Page last updated at 10:07 GMT, Monday, 25 January 2010

Spending cuts 'could hit affordable housing'

One million new affordable homes are planned to be built by 2020

The number of planned affordable homes built over the next 10 years could be halved by government spending cuts, a housing campaign group has warned.

The government has promised three million new homes by 2020 - a third "affordable" below market rates.

The National Housing Federation said pre-Budget report figures suggested the housing budget could be cut by 17.98%.

Housing minister John Healey said the government had demonstrated a long-term commitment to affordable housing.

'Kill dreams'

The National Housing Federation (NHF) warned 556,000 affordable homes - which are categorised as more expensive than council properties but priced below market rates - would not be built, affecting 278,000 jobs.

It said 1.25 million people would join the record 4.5 million people on waiting lists for affordable housing if the target of one million homes was not met by 2020.

This government continues to demonstrate our long-term commitment to affordable housing
John Healey
Housing minister

The federation called for housing budgets to be protected in similar fashion to services such as health and education.

Chief executive David Orr said: "A swingeing cut of 17.98% to the budget for new affordable homes would deepen the national housing crisis and lead to the loss of thousands of jobs and apprenticeships.

"Reducing the number of new homes by such a huge degree would kill off the dreams of more than a million people in desperate need of decent, affordable housing, leaving many to live in cramped, unsuitable conditions for a generation.

"As bad housing is closely linked to poor health, poor educational attainment and higher crime rates, ministers should give funding for the house building programme the same untouchable status as health, education and policing, and protect it from the coming savage cuts."

'Support for buyers'

Mr Healey said while the NHF was right to lobby government, it was in danger of "missing the bigger political picture".

"Of course the public finances are tight but this government continues to demonstrate our long-term commitment to affordable housing, whether through the extra £1.5bn investment of the Housing Pledge or the pre-Budget report's boosting of support for first-time buyers," he said.

"The Tories not only opposed us, they also proposed a £1bn cut in last year's housing budget that would have seen 9,000 fewer homes built and the loss of many jobs in the construction industry.

"Taking this as a clear indication of Tory priorities, the NHF would do well to consider the threat a Cameron government would pose to affordable housing," he said.

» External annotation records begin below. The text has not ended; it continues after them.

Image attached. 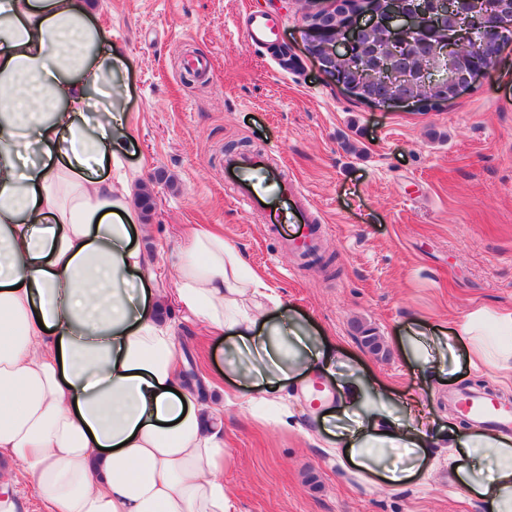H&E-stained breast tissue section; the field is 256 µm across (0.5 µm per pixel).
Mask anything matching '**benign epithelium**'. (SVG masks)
<instances>
[{
  "label": "benign epithelium",
  "mask_w": 512,
  "mask_h": 512,
  "mask_svg": "<svg viewBox=\"0 0 512 512\" xmlns=\"http://www.w3.org/2000/svg\"><path fill=\"white\" fill-rule=\"evenodd\" d=\"M466 22L453 31L444 28L440 18L424 11L417 2L404 4V10H386L381 0L366 7L363 0H326L305 16L304 36L307 53L318 60L324 73L333 76L361 100L377 104H444L455 98L477 78L489 74L500 53L484 59L460 77L448 79V68L456 58H448L445 45L452 40L469 44L476 53L487 48L491 36L499 47L512 42V22L503 19L496 0H469ZM370 32V50L355 48L353 30ZM434 45L436 52L423 55L417 46ZM378 78L387 79L386 97H367L363 87Z\"/></svg>",
  "instance_id": "obj_1"
}]
</instances>
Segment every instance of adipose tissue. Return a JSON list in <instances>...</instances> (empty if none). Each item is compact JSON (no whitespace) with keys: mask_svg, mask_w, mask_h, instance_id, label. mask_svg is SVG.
<instances>
[{"mask_svg":"<svg viewBox=\"0 0 512 512\" xmlns=\"http://www.w3.org/2000/svg\"><path fill=\"white\" fill-rule=\"evenodd\" d=\"M125 61L92 0H0V512L25 465L44 512H231L216 402L178 366L161 314L175 301L224 337L246 404L277 406L299 376L332 372L338 346L296 314L221 233L194 232L159 287L113 178L130 118L111 97ZM512 313L481 308L452 341L407 340L436 373L512 371ZM325 422L368 477L400 485L448 449V473L490 512H512V441L449 424L427 435L416 403L359 370Z\"/></svg>","mask_w":512,"mask_h":512,"instance_id":"obj_1","label":"adipose tissue"}]
</instances>
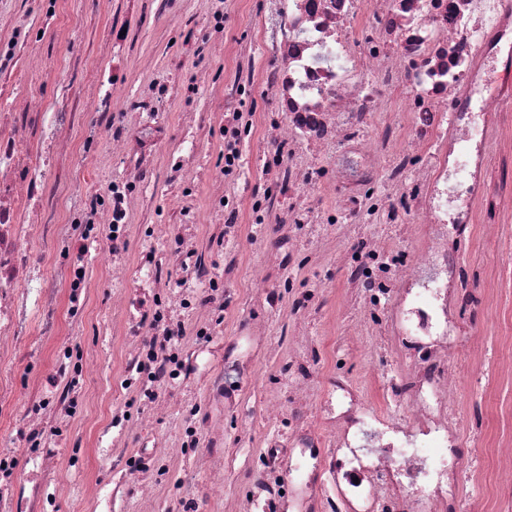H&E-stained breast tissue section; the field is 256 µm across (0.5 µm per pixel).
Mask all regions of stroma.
Masks as SVG:
<instances>
[{
	"mask_svg": "<svg viewBox=\"0 0 512 512\" xmlns=\"http://www.w3.org/2000/svg\"><path fill=\"white\" fill-rule=\"evenodd\" d=\"M270 0H172L182 23L167 28L156 14L151 0H101L100 8L89 7L88 0H61L60 28L45 31L34 43L46 59L69 56L68 80L76 91L92 86L100 77L98 64L112 47L116 30L131 28L134 39L129 61V80L140 89L157 80L170 86L157 117L169 125L172 143H180L187 125V113L206 114L217 109V94L225 81H253L262 68L271 66L272 56L259 41L260 23ZM224 13L221 47H214L209 32L211 12ZM244 42L254 45L252 54L236 57L235 48ZM64 168L79 176H89L87 194H94L112 175L122 173L121 157L108 145L87 155L64 153ZM465 263L484 271L494 263L512 259V225L494 232L477 229L461 244ZM92 286L76 315L66 305L35 315L32 333L12 350L0 355V383L10 396L0 401V452L17 462L19 477H26L25 456L30 444L12 425L13 418L28 413L45 419L43 407L55 385L63 384L64 368L54 354L58 344H70L74 356L97 362L98 370L80 380L83 399L79 413L68 428L58 434H45L42 447L54 461V471L66 486L56 496L49 512H92L85 492L90 485H106L110 473L100 464V450L112 439L102 421L113 402L126 401L120 387L118 366L124 351L112 337V308L118 288L130 270L113 274L100 267L94 256L85 259ZM464 402H486L490 430L512 412V382L501 385L495 399L486 400L484 386L469 376L462 391ZM177 426L171 399L147 413L137 425L126 430L122 445L128 449L142 446L145 435L167 437Z\"/></svg>",
	"mask_w": 512,
	"mask_h": 512,
	"instance_id": "1",
	"label": "stroma"
}]
</instances>
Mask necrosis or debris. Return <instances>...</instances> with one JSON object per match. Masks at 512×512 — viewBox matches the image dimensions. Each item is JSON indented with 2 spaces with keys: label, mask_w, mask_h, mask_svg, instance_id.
<instances>
[{
  "label": "necrosis or debris",
  "mask_w": 512,
  "mask_h": 512,
  "mask_svg": "<svg viewBox=\"0 0 512 512\" xmlns=\"http://www.w3.org/2000/svg\"><path fill=\"white\" fill-rule=\"evenodd\" d=\"M32 27L14 19L0 38V99L12 96L17 72L47 73L70 108L41 95L0 111V351L27 332L34 309L57 304L60 294L79 300L89 282L79 268L58 262L59 289L41 282L42 257L22 246L55 217L50 182L57 158L68 149L78 113L90 115L84 152L109 138L124 160L68 222L93 224L111 234L97 261L132 265L112 323L131 352L122 382L138 411L180 391L182 419L166 439L127 451L112 442L105 465L120 471L109 495L92 489L95 507L122 512L126 483L163 486L198 512L192 487L169 479L167 462L206 459L223 463L224 422L238 443L254 448L242 496L224 501V512H465L470 474L457 461L462 432L483 433L481 405L461 407L463 366L481 371V333L463 327L469 309L492 321L501 313V289L512 270L484 271L474 280L460 244L475 225L512 221V69L495 86L489 64L512 58V0H275L264 31L274 64L260 76L276 109L261 117L236 111L246 90L224 86L225 109L210 113L191 133L190 147L169 148L168 129L155 119L167 95L156 85L127 97L128 38L112 45L113 65L91 91L71 96L64 63L47 65L29 52ZM402 93L389 105L386 93ZM220 131L224 158L211 182L219 193L207 207L228 248L212 267L194 243L199 221L190 158L203 147L205 127ZM261 144L265 187L249 199L236 192L242 145ZM474 145L472 221L448 223V188L455 178L453 147ZM332 150L330 166L310 155ZM166 153L175 186L164 223H135L154 186L147 154ZM336 204L322 206L324 193ZM403 228L393 242L348 234L349 224ZM147 238L135 257L125 244L132 232ZM340 248L338 292L356 318L353 336L336 333L324 283L298 285L294 272ZM260 256L251 275L256 311L296 322L322 318L327 336L293 344L277 376L265 363L269 348L255 313L236 307L242 250ZM234 333L219 337L217 325ZM360 360V380L337 374L345 347ZM326 380L328 395L313 407L307 392ZM265 390L258 415L243 413V383ZM203 384L206 406L187 396Z\"/></svg>",
  "instance_id": "4bbe7bcc"
}]
</instances>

Shadow housing minister Grant Shapps said no previous government had a worse record of affordable house building than "this fag-end Labour administration".

"As a result there are nearly twice as many families languishing on the social housing waiting list than when Labour came to power," he said.

"With this appalling housing record, no one should take lectures from Labour housing ministers who seem to come and go faster than most people have hot dinners," he said.

The NHF based its figures on analysis of the pre-Budget report by the Institute for Fiscal Studies.